Ligin başında yanlış kadro planlaması yapıldığını ve siyah-beyazlı takımı kötü günlerin beklediğini dile getiren Aybaba, şunları söyledi;
“Her yerde doğruları konuştum. Hocaya, ‘2 tane 6 numarayla oynayamayız.’ dedim. Rafa Silva’nın kenarda oynayamayacağını anlattım. Bazı oyuncularla ilgili teknik bilgi verdim. Kamp sürecinin hafif geçtiğini söyledim. İzinlerle ilgili ve bireysel olarak oyuncuların performansının düştüğünü konuştum. İki yardımcım vardı. Çok iyi bir ekiptik. Bunlara mobbing uyguladılar. Primlerini düşürdüler. Personel tarafına aldılar. Friedel, bu arkadaşların antrenmanları izlemesini yasakladı. Bu işleri doğru planlayalım. Takımımız inanılmaz kötü günlere gidiyor. Bir santrforumuz (Immobile) var ve yaşı 34. Arkasında Mustafa var, 17 yaşında. Kenar oyuncularımız yok. ‘Bu takım 11. ayda darmadağın olur’ dedim. Olanları gördüğüm için söyledim. Kadro doğru kurgulanmadı. Takım çalışmıyor. Tercihler doğru değil.”

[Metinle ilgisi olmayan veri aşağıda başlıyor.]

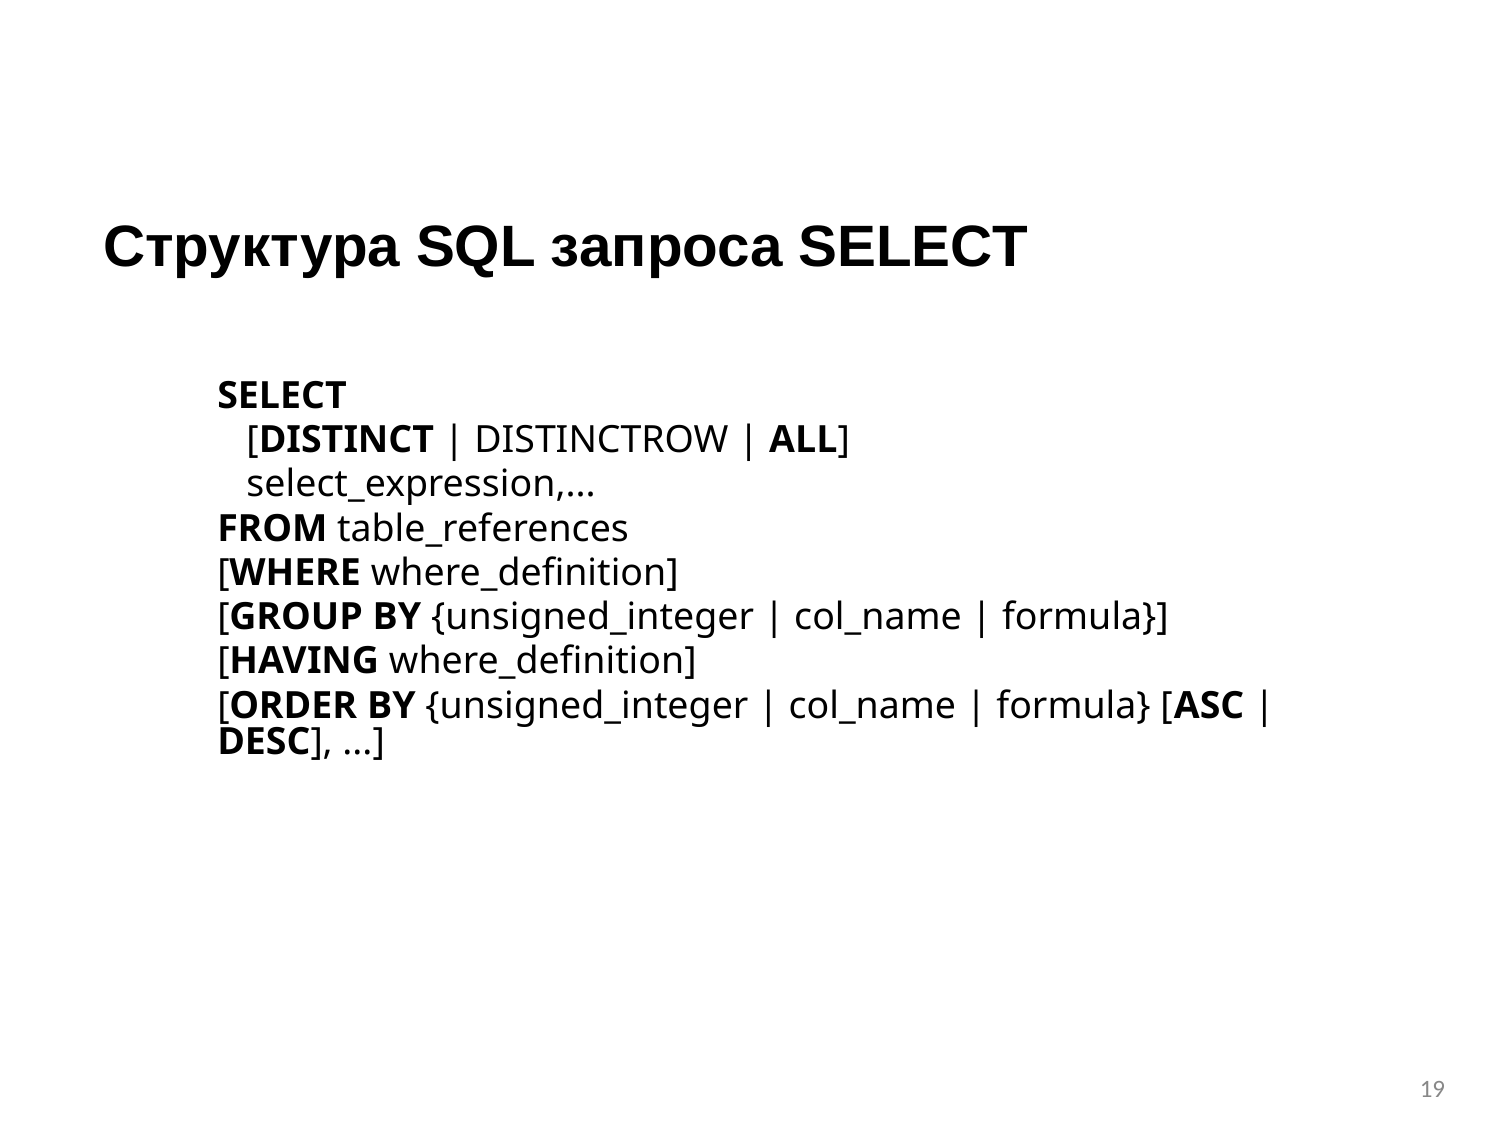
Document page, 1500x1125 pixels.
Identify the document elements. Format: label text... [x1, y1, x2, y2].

text_box SELECT [DISTINCT | DISTINCTROW | ALL] select_expression,... FROM table_references [WHERE where_definition] [GROUP BY {unsigned_integer | col_name | formula}] [HAVING where_definition] [ORDER BY {unsigned_integer | col_name | formula} [ASC | DESC], ...] [128, 371, 1364, 1021]
title Структура SQL запроса SELECT [88, 184, 1447, 303]
slide_number ‹#› [1110, 1057, 1461, 1118]
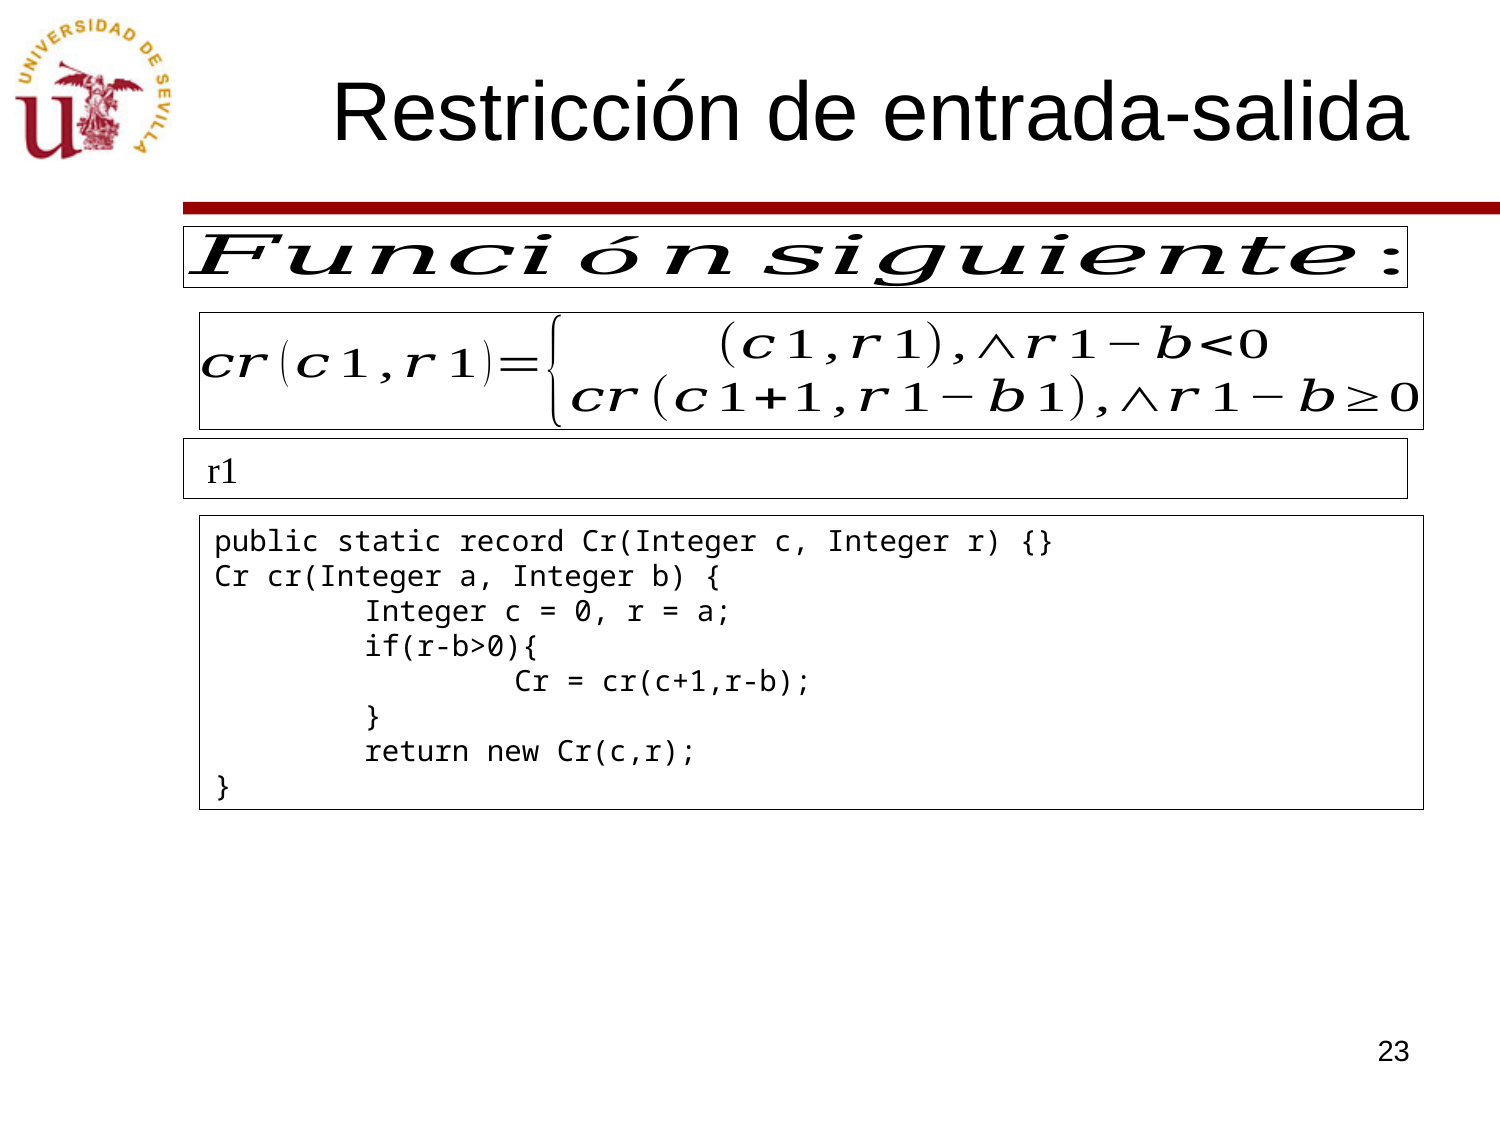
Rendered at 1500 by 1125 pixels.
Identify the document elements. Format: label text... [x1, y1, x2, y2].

text_box public static record Cr(Integer c, Integer r) {} Cr cr(Integer a, Integer b) { Integer c = 0, r = a; if(r-b>0){ Cr = cr(c+1,r-b); } return new Cr(c,r); } [199, 515, 1424, 810]
picture [14, 16, 172, 161]
slide_number 23 [1074, 1024, 1426, 1103]
title Restricción de entrada-salida [253, 31, 1425, 183]
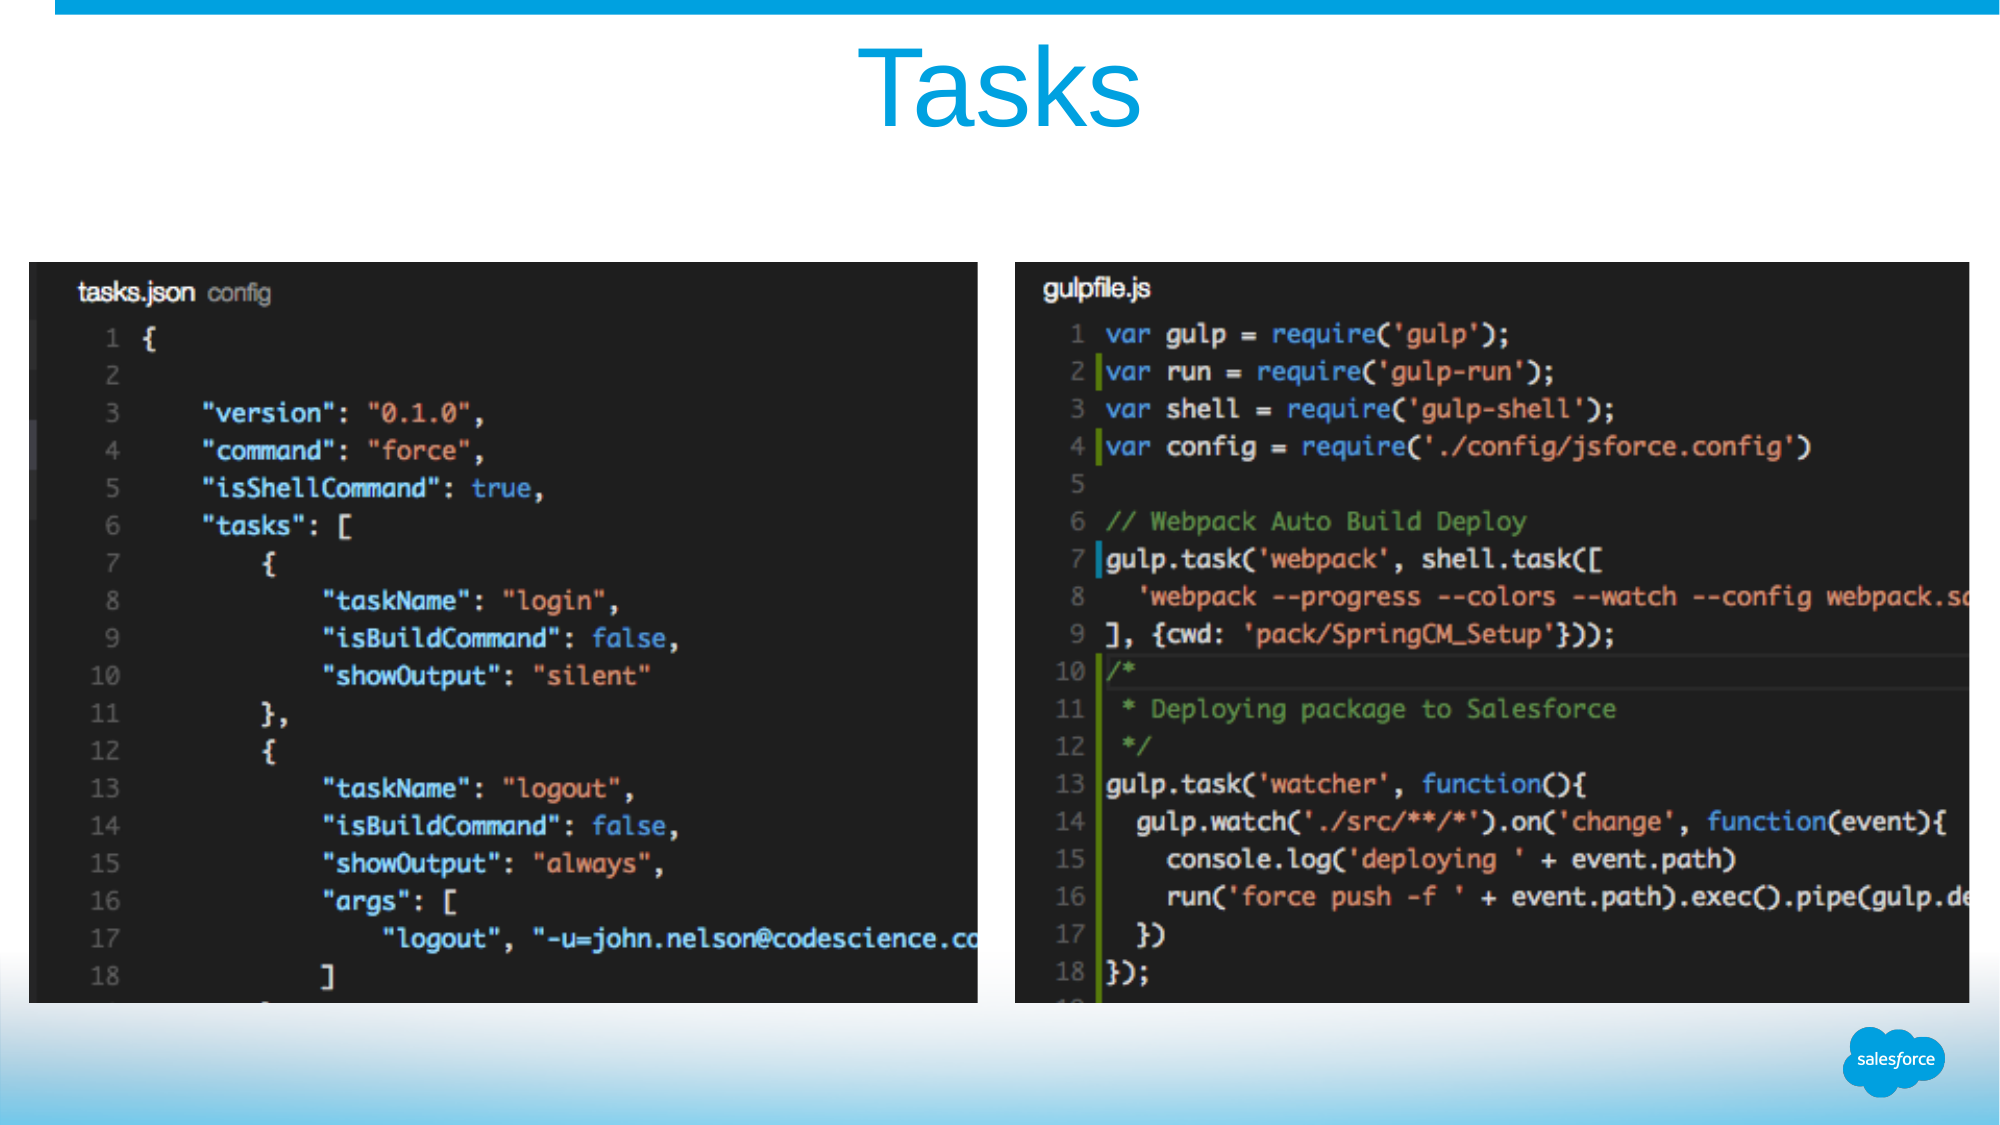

Beşiktaş’ın yaşanan süreçten çıkabilmesi için ne yapılması gerektiğinin sorulması üzerine Aybaba, “Beşiktaş’ın acil birlikte hareket etmeye ihtiyacı var. Acil futbol aklına ihtiyaç var. Seçim sürecinde Hasan Arat’tan önce Serdal Adalı’yı aramıştım. Onunla diyaloğum çok daha farklıdır. Aday olmayacağını söylemişti. Sonra o aday oldu. Rakip haline geldik. Bu camianın içindeki insanları bir şeylere itmek için çok mücadele ettim. Artık tahammül kalmadı. Beşiktaş’ta her zaman görev kabul ederim ama şu an olmaz. Teknik direktörlük teklifi gelirse de konuşuruz. Ama sezon sonuna kadar bir kuruş para almam. Sözleşme de yapmam” yorumunu yaptı.